Friday, August 31, 2012

What's in your cup?


This morning I walked into my local Starbucks for a triple shot of decaf espresso before work. It’s my usual drink when I’ve fallen off the no coffee wagon, and since the wagon’s wheels left me in the dust some time ago, I had my nifty spillproof Contigo travel cup with me.

Conservation is a no-brainer to me. It takes building a new habit, but humans are great at that (when did you last glance at your smartphone?) The way I figure it, I would not want 365 used coffee cups in my bedroom, so I do my best not to live with a mystical belief about where things go when I throw them “Away.”
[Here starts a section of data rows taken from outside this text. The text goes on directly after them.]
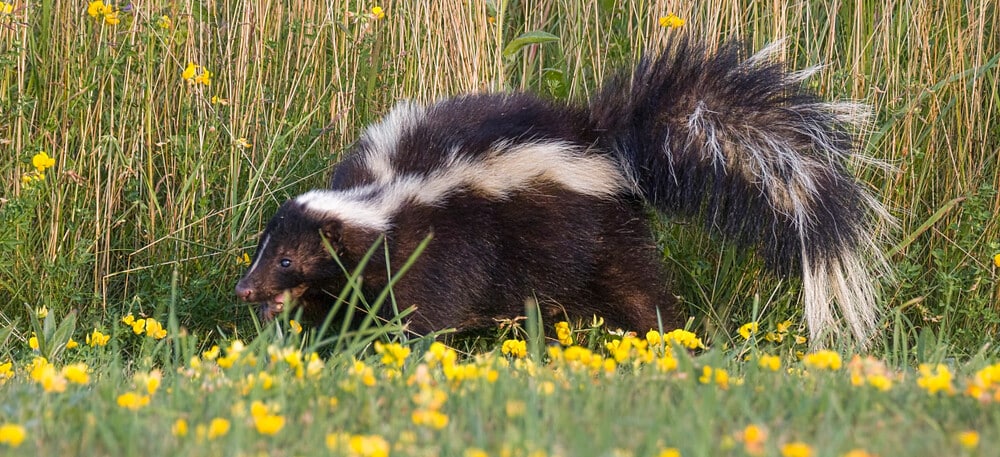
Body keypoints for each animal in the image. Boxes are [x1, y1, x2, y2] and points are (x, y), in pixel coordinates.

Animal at [234, 39, 892, 344]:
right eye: (265, 251)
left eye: (287, 258)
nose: (245, 289)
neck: (384, 199)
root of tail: (601, 141)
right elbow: (341, 303)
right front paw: (305, 329)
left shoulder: (440, 242)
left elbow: (424, 308)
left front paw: (393, 346)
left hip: (597, 231)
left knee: (634, 288)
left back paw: (669, 338)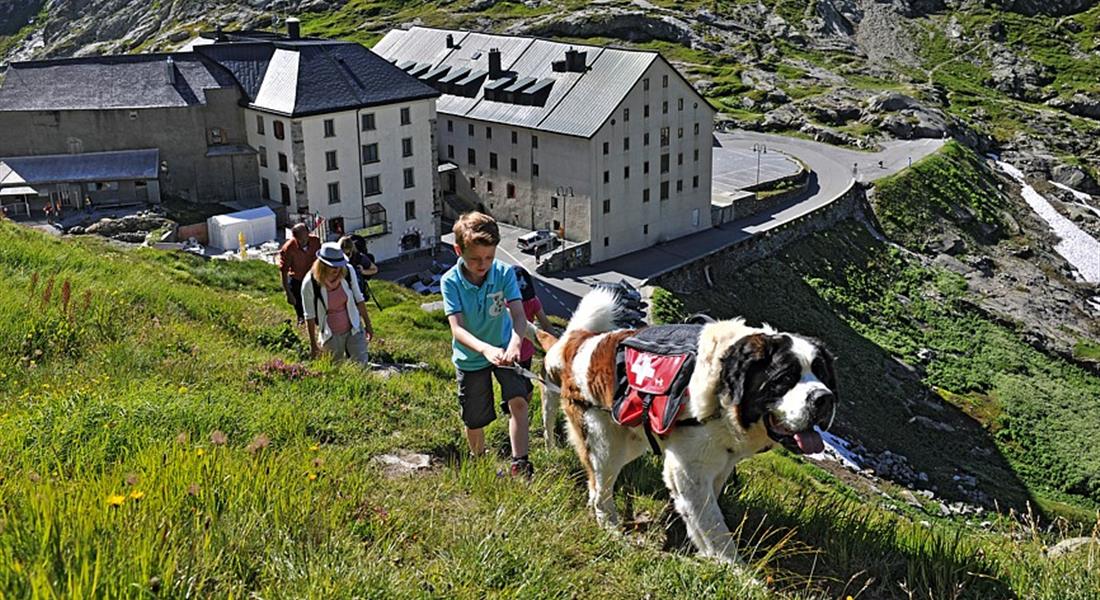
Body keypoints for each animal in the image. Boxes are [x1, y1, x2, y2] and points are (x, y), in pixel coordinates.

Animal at [530, 288, 831, 563]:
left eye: (822, 374)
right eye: (785, 378)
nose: (824, 398)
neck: (724, 393)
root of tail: (579, 342)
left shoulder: (720, 464)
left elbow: (701, 515)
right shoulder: (689, 469)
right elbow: (714, 525)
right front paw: (735, 571)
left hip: (630, 439)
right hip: (604, 440)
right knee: (601, 487)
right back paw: (611, 529)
My Starbucks is full of locals (you can tell, because it’s right in the heart of boy’s town and the bicep quality is well above par) but it also gets some tourists from the hotel just down the block. The mother with her two adolescent daughters before me in line was clearly of the second variety. She was fitting three drinks into a cardboard carry tray as I screwed the lid onto my travel cup, when I heard her say “Now, that’s a great idea!”

Um. “Yeah,” I said, with no detectable sarcasm. “It is. I save a few hundred cups a year, I figure.”
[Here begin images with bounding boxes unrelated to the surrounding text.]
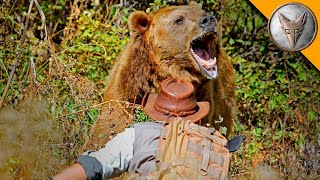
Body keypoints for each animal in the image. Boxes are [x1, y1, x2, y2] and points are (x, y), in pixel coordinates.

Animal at [85, 2, 235, 149]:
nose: (208, 19)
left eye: (202, 13)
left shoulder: (203, 98)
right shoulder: (128, 89)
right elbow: (111, 124)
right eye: (179, 19)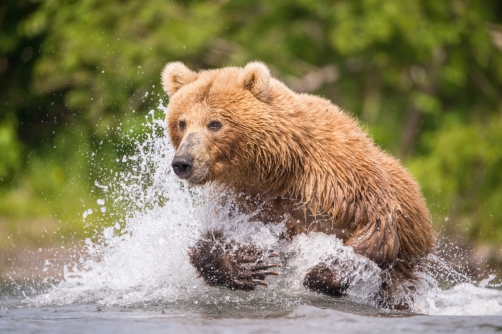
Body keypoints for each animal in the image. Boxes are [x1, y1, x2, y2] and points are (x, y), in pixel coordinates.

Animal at [162, 61, 436, 310]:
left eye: (215, 123)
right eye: (182, 122)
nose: (182, 162)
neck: (278, 168)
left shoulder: (338, 177)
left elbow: (376, 225)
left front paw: (321, 274)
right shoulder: (245, 199)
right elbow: (213, 238)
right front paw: (248, 264)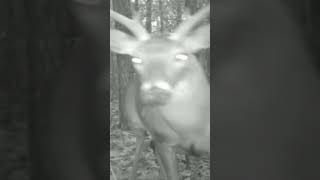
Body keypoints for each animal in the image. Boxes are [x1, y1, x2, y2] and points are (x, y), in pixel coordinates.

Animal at [110, 4, 210, 179]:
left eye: (181, 56)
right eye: (136, 58)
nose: (154, 90)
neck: (193, 128)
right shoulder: (164, 140)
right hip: (136, 124)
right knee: (140, 151)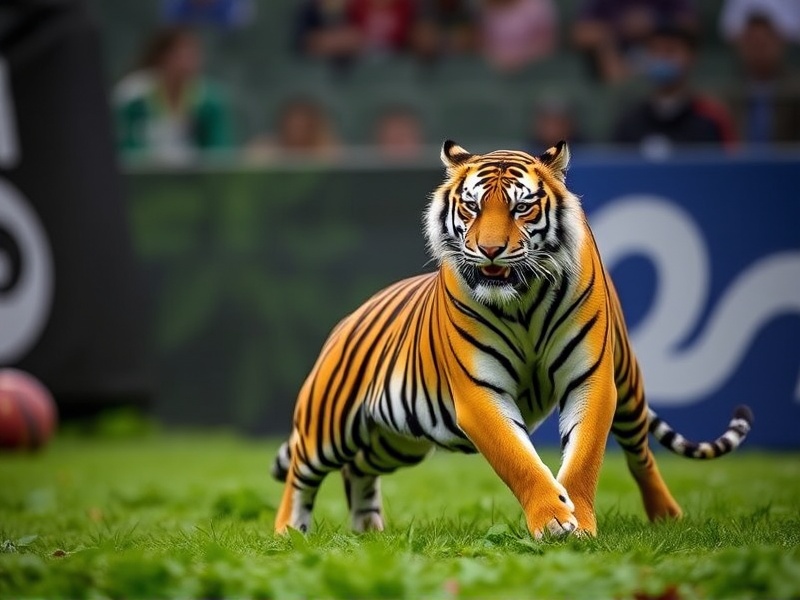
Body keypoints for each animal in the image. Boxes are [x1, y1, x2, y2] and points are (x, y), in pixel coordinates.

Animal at [271, 140, 753, 538]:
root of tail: (346, 321)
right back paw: (290, 532)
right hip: (332, 425)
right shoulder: (478, 392)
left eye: (522, 208)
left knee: (641, 455)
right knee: (302, 472)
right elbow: (518, 459)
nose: (489, 250)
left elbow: (584, 456)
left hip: (402, 439)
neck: (524, 299)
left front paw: (577, 521)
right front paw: (555, 520)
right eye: (471, 207)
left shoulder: (591, 379)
The usual barrage of judgmental thought was staunched along with the sarcasm, with just a tiny bit of effort. As I stood there and saw her regarding my cup with a smile, I realized, in a way that was completely unrelated to her charming Midwestern accent, that on this Friday morning in the year 2012, it occurred to this woman for the very first time in her life that she had an option not to use a disposable cup. She had the option to conserve. She had the option to save trees and plastic and space in the landfill, as well as all the unaccounted pollutants generated behind the scenes for anything that’s mass manufactured and distributed world wide to deliver a hot cup of creature comfort to us in the morning in whatever city we may find ourselves waking up.
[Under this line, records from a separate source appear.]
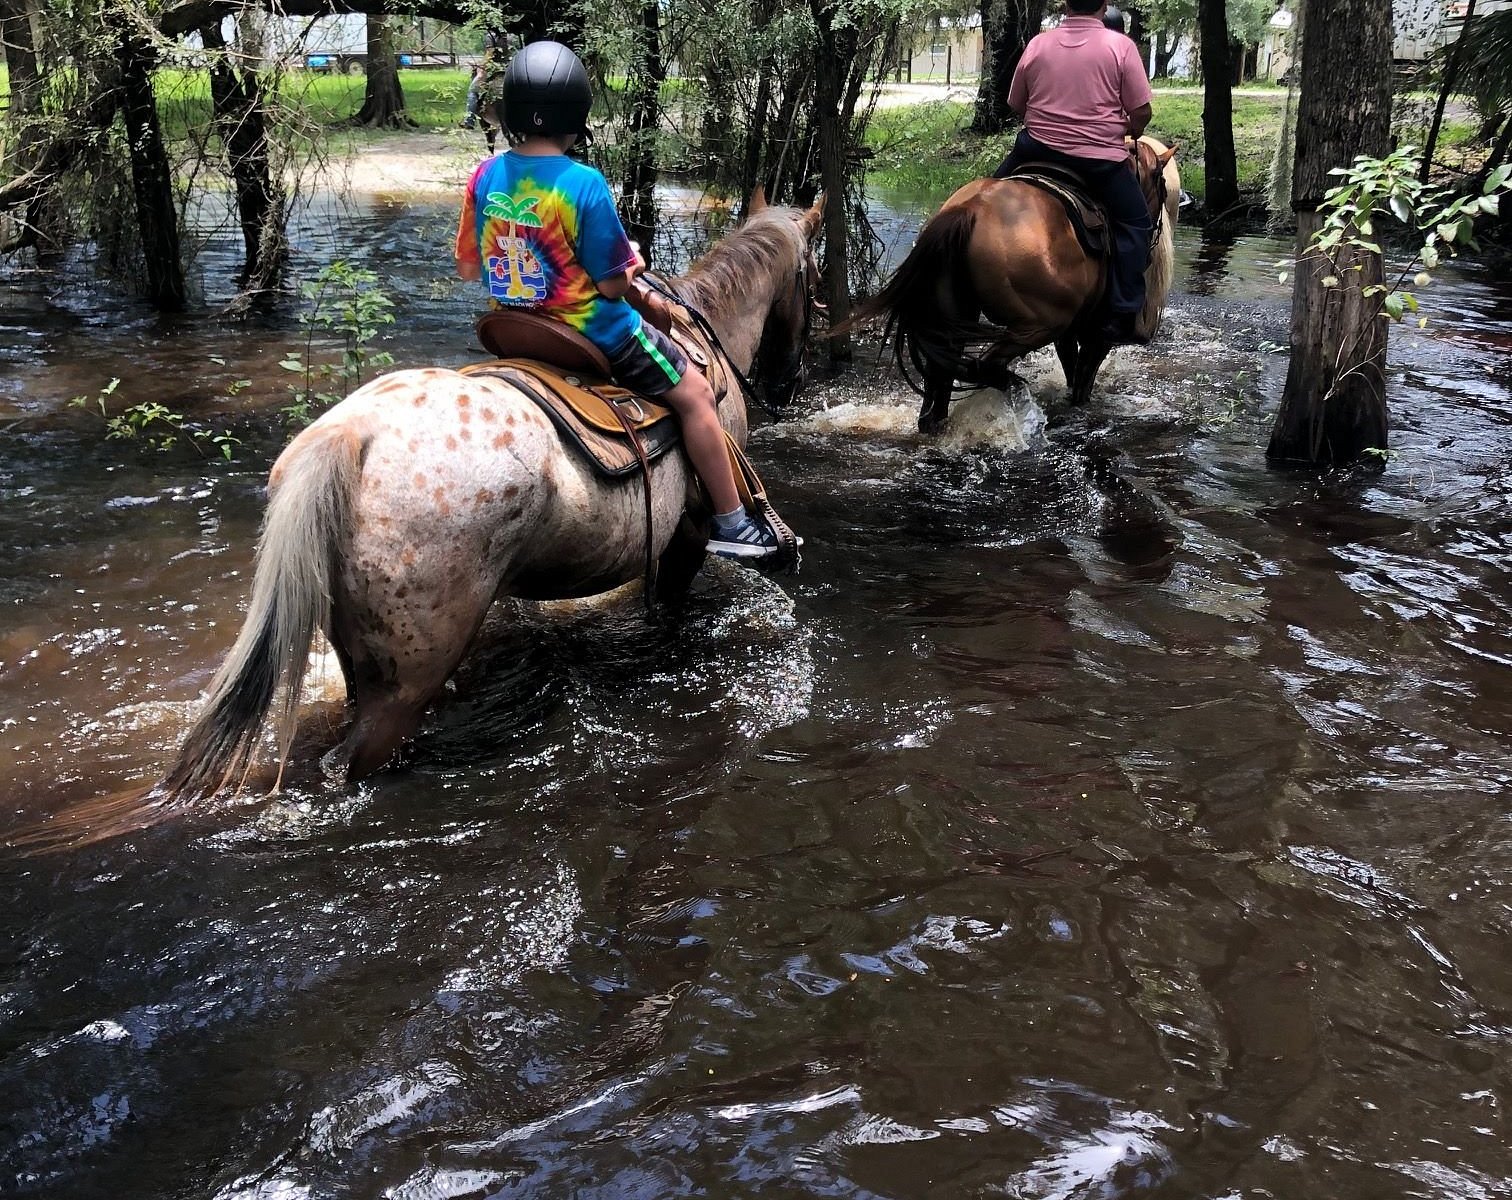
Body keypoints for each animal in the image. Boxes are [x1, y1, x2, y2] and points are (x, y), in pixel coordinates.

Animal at [158, 197, 822, 804]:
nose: (789, 378)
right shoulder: (688, 534)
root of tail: (349, 436)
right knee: (357, 761)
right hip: (410, 674)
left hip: (359, 654)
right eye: (811, 277)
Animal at [840, 138, 1179, 432]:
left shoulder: (1069, 333)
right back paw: (1016, 387)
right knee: (981, 366)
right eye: (1161, 186)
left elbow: (1071, 369)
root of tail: (970, 210)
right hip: (1040, 323)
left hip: (955, 315)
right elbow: (1083, 379)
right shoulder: (1096, 334)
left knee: (942, 379)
That was what really woke me up this morning. I realized how I sleepwalk through my worldview, which presumes that everyone, everywhere knows what they can do to help our planet get a little healthier.

When I set aside my assumptions for a second, I had the opportunity to share a great idea with someone else. This woman didn’t deserve scorn for flaunting what I consider one of the simplest measures of personal environmental responsibility. Quite the contrary: she gave me the gift of being inspired by an action that I take almost without thinking about it. I paraphrase George Bernard Shaw:

If you have caramel frappucino and I have a triple decaf and we exchange cups then you and I will still each have one tasty beverage. But if you have an idea and I have an idea and we exchange these ideas, then each of us will have two ideas.

And that idea tastes much, much better.